Gate Valve Stem Design
Gate valves are classified as either rising stem or nonrising stem valves. For the nonrising stem gate valve, the stem is threaded on the lower end into the gate. As the hand wheel on the stem is rotated, the gate travels up or down the stem on the threads while the stem remains vertically stationary. This type valve will almost always have a pointer-type indicator threaded onto the upper end of the stem to indicate valve position. Figures 2 and 3 illustrate rising-stem gate valves and nonrising stem gate valves.
The nonrising stem configuration places the stem threads within the boundary established by the valve packing out of contact with the environment. This configuration assures that the stem merely rotates in the packing without much danger of carrying dirt into the packing from outside to inside.

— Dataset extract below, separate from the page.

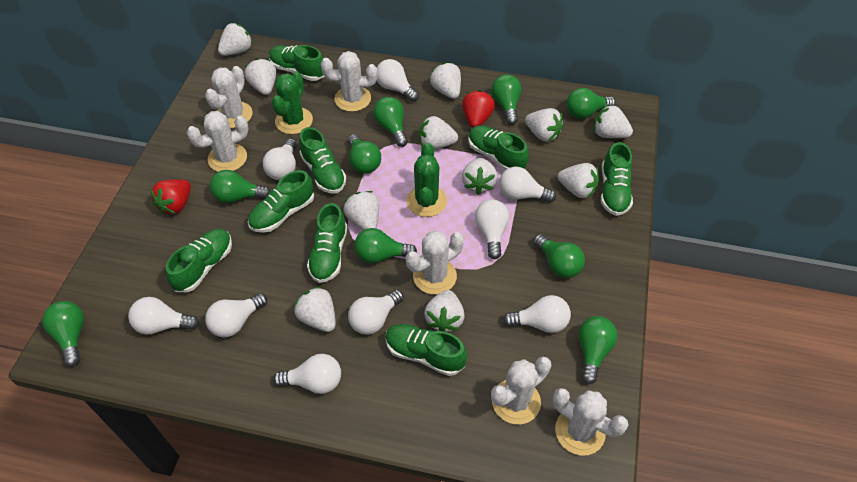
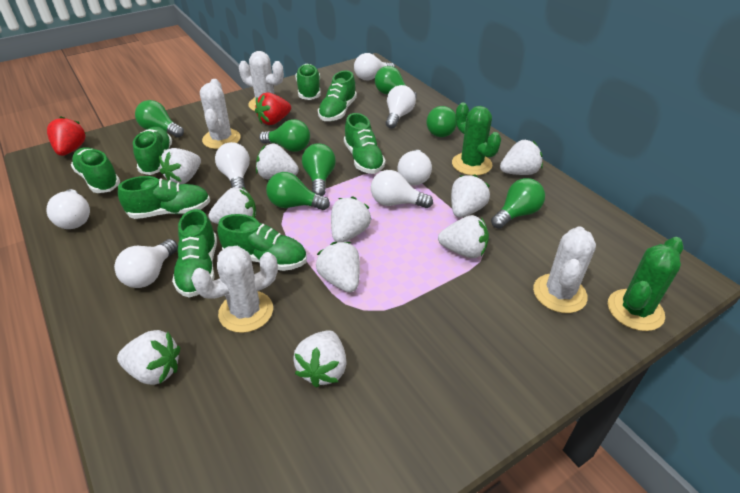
green light bulb: [42,301,84,366] [210,170,271,203] [348,134,381,174] [354,228,417,263] [373,97,408,147] [491,74,522,125] [533,234,585,278] [566,88,615,119] [578,316,618,384] = 9 -> [135,100,184,138] [259,119,310,152] [266,172,330,210] [302,143,336,196] [375,66,417,98] [427,106,456,137] [491,178,545,229] = 7
white cactus: [187,111,249,172] [205,66,253,128] [321,51,378,112] [406,231,464,295] [491,357,551,424] [553,388,628,456] = 6 -> [191,246,278,333] [200,79,241,149] [239,51,284,111] [533,226,596,313] = 4
white light bulb: [128,297,199,335] [205,293,267,337] [263,138,297,180] [273,354,341,394] [348,290,404,335] [377,59,419,102] [475,200,509,259] [499,167,556,203] [503,295,571,333] = 9 -> [47,189,90,229] [114,239,178,288] [215,142,250,189] [354,53,395,81] [371,170,433,208] [386,85,416,129] [397,150,432,185] = 7
white strawberry: [218,23,253,56] [244,58,276,95] [294,286,336,332] [343,191,379,230] [419,116,458,149] [424,290,465,332] [430,63,461,99] [462,158,497,195] [525,108,563,142] [558,163,599,198] [594,105,633,138] = 11 -> [117,330,180,385] [159,148,201,184] [208,187,256,224] [256,144,299,179] [293,330,346,388] [316,242,360,292] [331,197,371,242] [438,215,489,258] [451,174,490,218] [500,140,543,175] = 10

Rising stem gate valves are designed so that the stem is raised out of the flowpath when the valve is open. Rising stem gate valves come in two basic designs. Some have a stem that rises through the handwheel while others have a stem that is threaded to the bonnet.
Gate Valve Seat Design
Seats for gate valves are either provided integral with the valve body or in a seat ring type of construction. Seat ring construction provides seats which are either threaded into position or are pressed into position and seal welded to the valve body. The latter form of construction is recommended for higher temperature service.
Integral seats provide a seat of the same material of construction as the valve body while the pressed-in or threaded-in seats permit variation. Rings with hard facings may be supplied for the application where they are required.

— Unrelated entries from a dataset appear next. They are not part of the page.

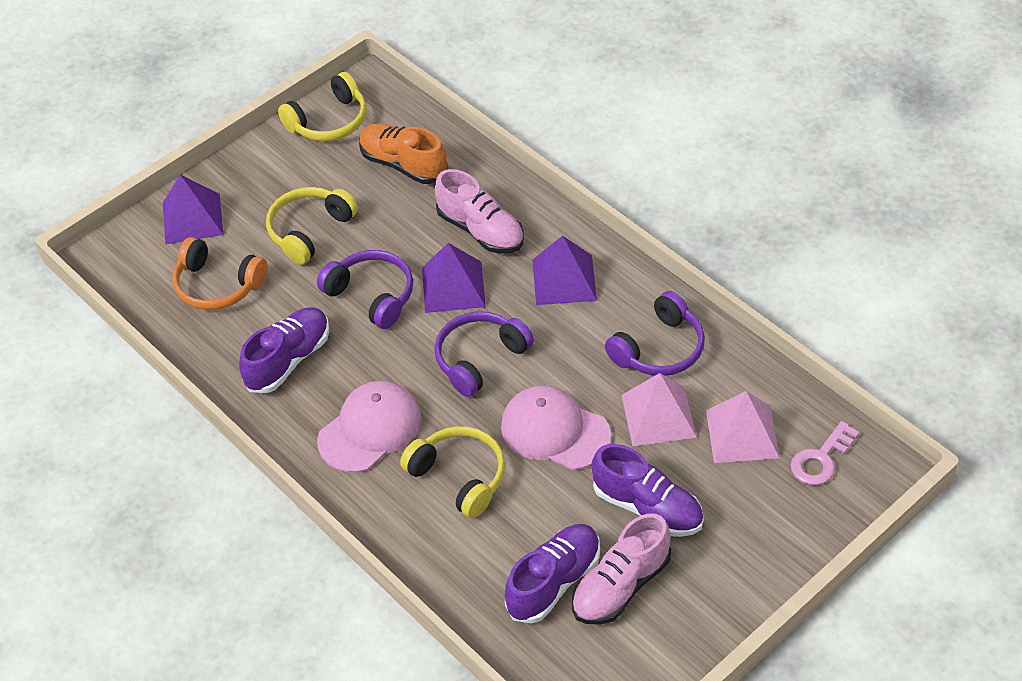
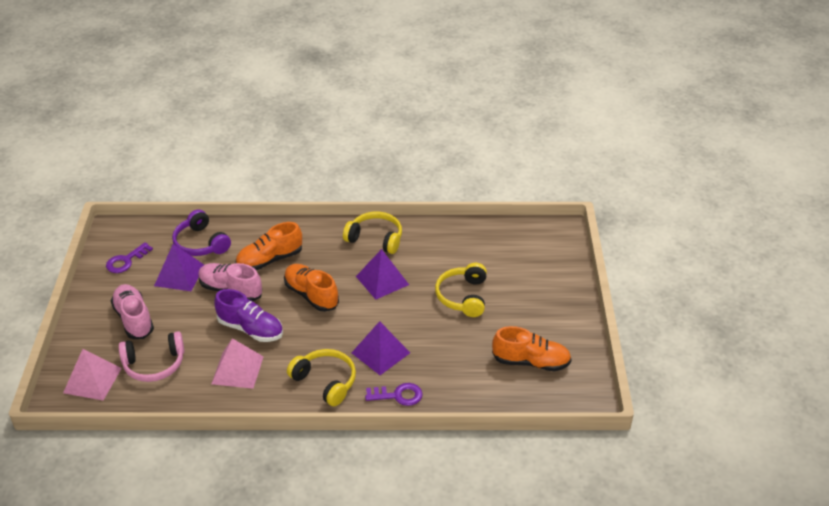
orange headphones: [172,237,268,310] = 1 -> none = 0
orange shoe: [359,123,447,184] = 1 -> [236,222,302,270] [284,264,339,312] [492,326,571,372] = 3
pink cap: [317,381,422,473] [501,386,611,470] = 2 -> none = 0
pink headphones: none = 0 -> [118,331,184,382] = 1
pink key: [790,421,859,485] = 1 -> none = 0
purple headphones: [317,250,413,329] [434,311,534,397] [605,291,705,376] = 3 -> [172,209,231,256] = 1
purple key: none = 0 -> [106,242,153,273] [365,383,423,406] = 2
purple shoe: [239,307,329,393] [505,524,600,624] [592,444,704,537] = 3 -> [214,289,283,342] = 1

Small, forged steel, gate valves may have hard faced seats pressed into the body. In some series, this type of valve in sizes from 1/2 to 2 inches is rated for 2500 psig steam service. In large gate valves, disks are often of the solid wedge type with seat rings threaded in, welded in, or pressed in. Screwed in seat rings are considered replaceable since they may be removed and new seat rings installed.

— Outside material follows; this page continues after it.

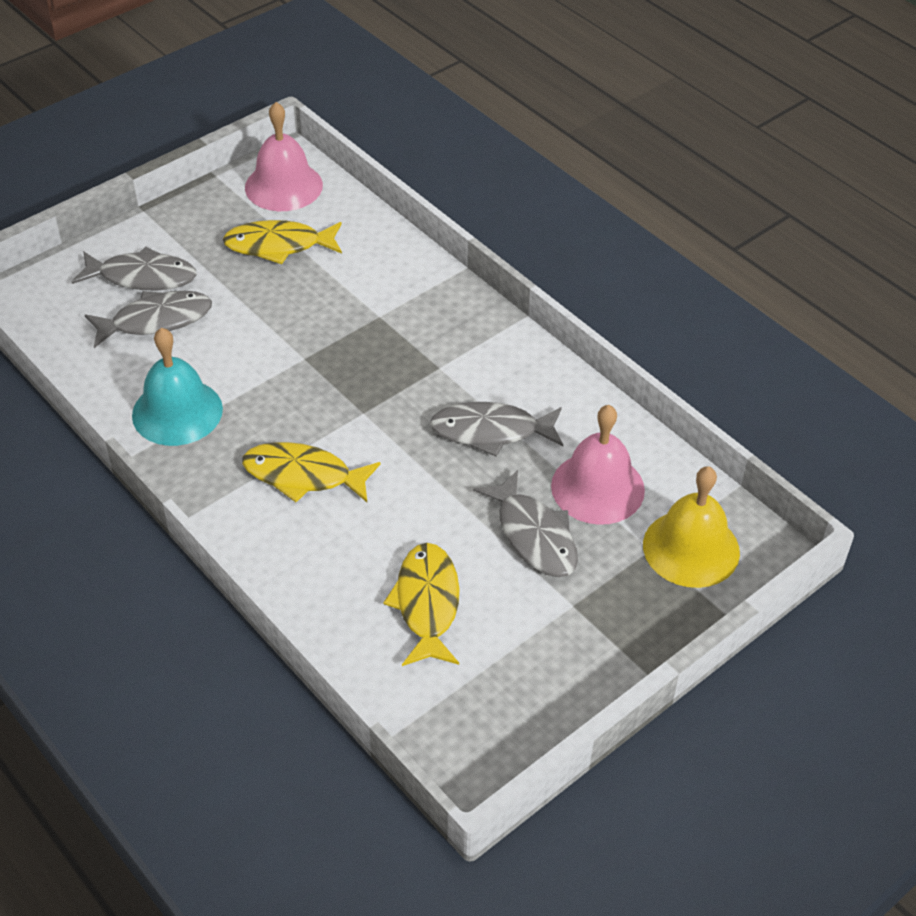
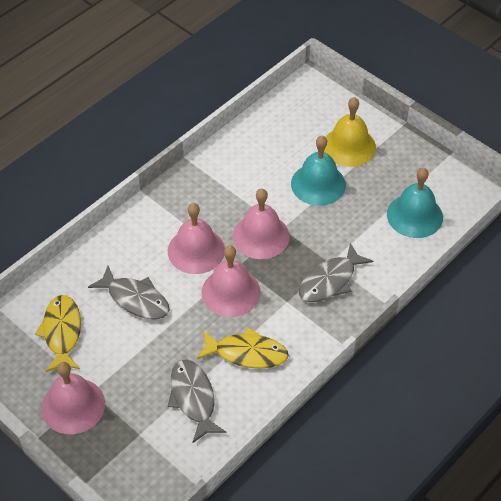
grey fish: [72,247,197,290] [85,291,212,348] [430,402,563,457] [473,470,578,577] = 4 -> [88,266,170,319] [168,360,226,444] [299,243,373,302] = 3
pink bell: [245,102,323,211] [551,405,645,525] = 2 -> [42,362,105,434] [168,203,225,274] [201,245,261,317] [233,188,290,259] = 4
turquoise bell: [132,327,223,446] = 1 -> [291,136,346,206] [387,168,443,238] = 2
yellow fish: [223,220,342,264] [242,442,381,502] [383,543,459,666] = 3 -> [35,295,81,372] [197,327,289,369] = 2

Best Suited Control: Quick Opening
• Fully open/closed, non-throttling
• Infrequent operation
• Minimal fluid trapping in line
Applications of gate valve :
• Suitable for oil, gas, air, heavy liquids, steam, non-condensing gases, abrasive and corrosive liquids
• Sizes available range from standard cast configurations as small as 2″ to special fabricated valves exceeding 100″.
• Standard cast configurations have ASME 125/150 bolting patterns and are rated at 150 psi.
Advantages of gate valve :
• High capacity
• Tight shutoff
• Low cost
• Little resistance to flow
• Ability to cut through slurries, scale and surface build-ups
• Provide unobstructed flow paths that not only provide high flow capacity (Cv), but even allows slurry, large objects, rocks and items routinely found in mining processes to safely pass through the valve.
Disadvantages of gate valve :
• Poor control
• Cavitate at low pressure drops
• Cannot be used for throttling
• Relatively low pressure limitation – general pressure limitations are 150 psi at maximum.